**Explore the material:**
A) List every calendar date that appears in the B/E Aerospace merger announcement.
B) Reproduce the B/E Aerospace merger announcement word for word, beginning at the words "B/E Aerospace, Inc." and stopping after the words "the Merger Agreement.".

**Selected passage:**
------------------------------------------------------------------------

B/E Aerospace, Inc. (NASDAQ: BEAV), the world’s leading
manufacturer of aircraft cabin interior products, today announced
that B/E Aerospace stockholders voted in favor of the proposal to
adopt the previously announced Agreement and Plan of Merger, dated
October 23, 2016 (the “Merger Agreement”), by and among B/E
Aerospace and Rockwell Collins, Inc. (NYSE:COL) at a special
meeting of stockholders held on March 9, 2017 at the Hilton Palm
Beach Airport in West Palm Beach, Florida.
At the special meeting, approximately 99% of all votes cast,
which represents approximately 79% of all outstanding shares on
January 18, 2017, the record date for the special meeting, were
voted in favor of the proposal to adopt the Merger Agreement.
Under the terms of the Merger Agreement, each share of B/E
Aerospace common stock issued and outstanding immediately prior to
the effective time of the merger will be canceled and automatically
converted into the right to receive $34.10 in cash, without
interest, and 0.3101 of a share of Rockwell Collins common stock,
subject to a 7.5% collar. Based upon Rockwell Collins closing price
of $97.65 on March 8, 2017, the total implied value for each B/E
Aerospace share is $64.38.

------------------------------------------------------------------------

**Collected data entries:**

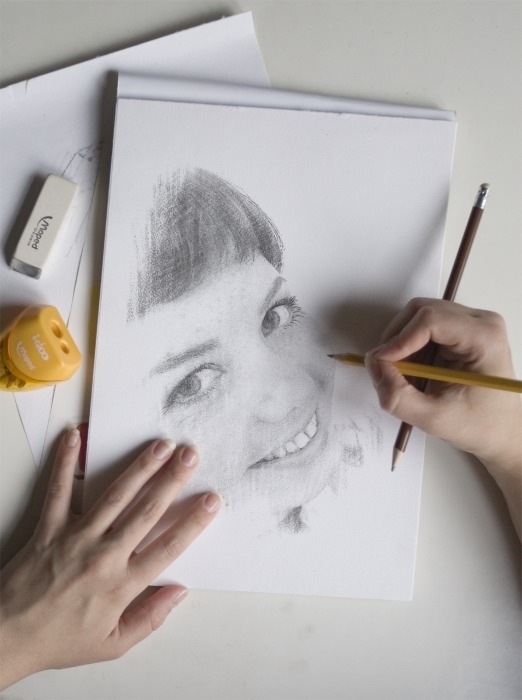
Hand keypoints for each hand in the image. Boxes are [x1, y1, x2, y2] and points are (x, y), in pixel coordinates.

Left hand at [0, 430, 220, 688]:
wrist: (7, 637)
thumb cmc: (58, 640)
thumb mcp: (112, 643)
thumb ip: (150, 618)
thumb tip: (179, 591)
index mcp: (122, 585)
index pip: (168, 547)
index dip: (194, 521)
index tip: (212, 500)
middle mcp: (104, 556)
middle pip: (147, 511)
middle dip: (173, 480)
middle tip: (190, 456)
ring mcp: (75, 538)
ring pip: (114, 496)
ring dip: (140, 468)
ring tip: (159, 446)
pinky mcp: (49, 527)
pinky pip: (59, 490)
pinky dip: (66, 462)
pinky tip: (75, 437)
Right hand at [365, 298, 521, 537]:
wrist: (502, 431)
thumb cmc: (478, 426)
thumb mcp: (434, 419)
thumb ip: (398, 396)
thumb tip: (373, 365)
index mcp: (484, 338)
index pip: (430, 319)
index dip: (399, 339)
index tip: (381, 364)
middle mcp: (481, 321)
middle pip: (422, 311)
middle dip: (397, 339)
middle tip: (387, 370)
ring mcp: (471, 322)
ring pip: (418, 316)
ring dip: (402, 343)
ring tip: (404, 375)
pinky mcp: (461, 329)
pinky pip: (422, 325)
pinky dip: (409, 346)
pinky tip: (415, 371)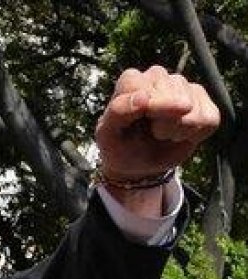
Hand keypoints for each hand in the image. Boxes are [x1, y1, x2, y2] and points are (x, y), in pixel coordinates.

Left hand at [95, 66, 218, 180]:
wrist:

------------------------------------------------------------------------

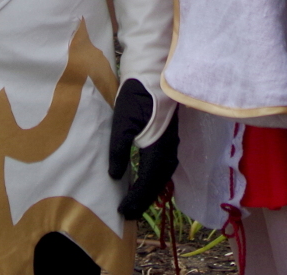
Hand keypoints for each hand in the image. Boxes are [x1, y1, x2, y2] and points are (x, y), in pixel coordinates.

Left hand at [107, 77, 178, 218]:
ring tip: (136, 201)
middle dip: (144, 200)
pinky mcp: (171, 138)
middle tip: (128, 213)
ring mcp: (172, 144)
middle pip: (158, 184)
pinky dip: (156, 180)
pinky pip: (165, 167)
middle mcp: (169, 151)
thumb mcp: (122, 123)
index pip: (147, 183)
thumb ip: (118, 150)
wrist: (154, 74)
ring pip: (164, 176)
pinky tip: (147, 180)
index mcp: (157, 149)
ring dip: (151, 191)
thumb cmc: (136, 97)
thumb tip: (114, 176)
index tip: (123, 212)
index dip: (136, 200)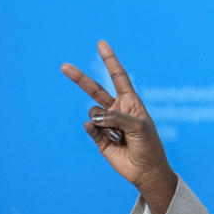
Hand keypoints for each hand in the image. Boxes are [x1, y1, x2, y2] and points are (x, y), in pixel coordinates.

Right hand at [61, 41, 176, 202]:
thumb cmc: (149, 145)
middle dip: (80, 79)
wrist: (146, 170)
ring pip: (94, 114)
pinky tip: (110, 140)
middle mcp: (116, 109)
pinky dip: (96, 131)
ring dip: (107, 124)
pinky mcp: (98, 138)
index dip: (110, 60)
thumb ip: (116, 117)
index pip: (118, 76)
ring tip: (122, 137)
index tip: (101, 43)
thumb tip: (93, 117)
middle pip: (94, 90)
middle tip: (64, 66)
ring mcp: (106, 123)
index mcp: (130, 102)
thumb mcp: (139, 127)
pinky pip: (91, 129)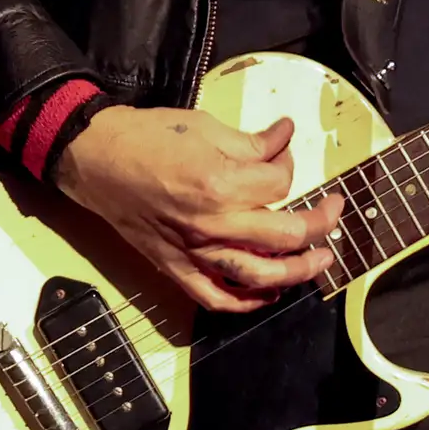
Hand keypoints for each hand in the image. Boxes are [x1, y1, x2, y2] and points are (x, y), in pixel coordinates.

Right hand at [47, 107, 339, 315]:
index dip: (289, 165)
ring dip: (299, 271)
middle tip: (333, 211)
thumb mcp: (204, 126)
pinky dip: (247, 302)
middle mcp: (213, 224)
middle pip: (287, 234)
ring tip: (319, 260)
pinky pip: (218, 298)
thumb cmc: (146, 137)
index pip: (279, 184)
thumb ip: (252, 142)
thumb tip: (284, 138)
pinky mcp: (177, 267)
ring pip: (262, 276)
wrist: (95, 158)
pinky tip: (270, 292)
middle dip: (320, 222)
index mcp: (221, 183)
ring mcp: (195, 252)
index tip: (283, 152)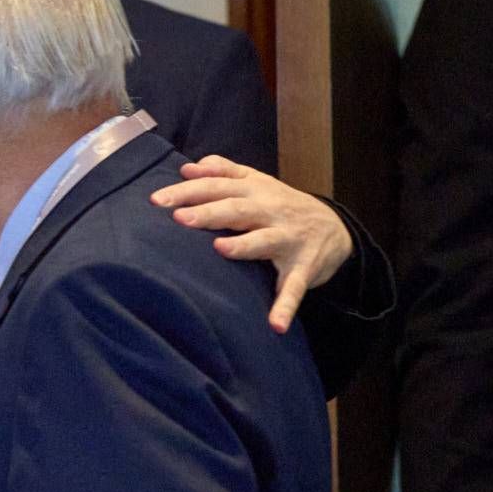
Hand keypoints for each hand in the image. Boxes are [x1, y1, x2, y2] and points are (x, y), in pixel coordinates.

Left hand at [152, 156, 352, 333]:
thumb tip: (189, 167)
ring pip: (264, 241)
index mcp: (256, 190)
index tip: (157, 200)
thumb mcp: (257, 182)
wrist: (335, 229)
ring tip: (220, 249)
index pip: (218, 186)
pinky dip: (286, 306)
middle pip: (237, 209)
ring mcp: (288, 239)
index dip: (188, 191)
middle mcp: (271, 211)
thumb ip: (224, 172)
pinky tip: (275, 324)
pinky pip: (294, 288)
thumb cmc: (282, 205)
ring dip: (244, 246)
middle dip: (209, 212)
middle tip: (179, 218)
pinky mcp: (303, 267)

------------------------------------------------------------------------

**Answers for the exercise:**
A)
October 23, 2016
March 9, 2017
January 18, 2017
March 8, 2017

B)
B/E Aerospace, Inc. (NASDAQ: BEAV), the world’s leading
manufacturer of aircraft cabin interior products, today announced
that B/E Aerospace stockholders voted in favor of the proposal to
adopt the previously announced Agreement and Plan of Merger, dated
October 23, 2016 (the “Merger Agreement”), by and among B/E
Aerospace and Rockwell Collins, Inc. (NYSE:COL) at a special
meeting of stockholders held on March 9, 2017 at the Hilton Palm
Beach Airport in West Palm Beach, Florida.
At the special meeting, approximately 99% of all votes cast,
which represents approximately 79% of all outstanding shares on
January 18, 2017, the record date for the special meeting, were
voted in favor of the proposal to adopt the Merger Agreement.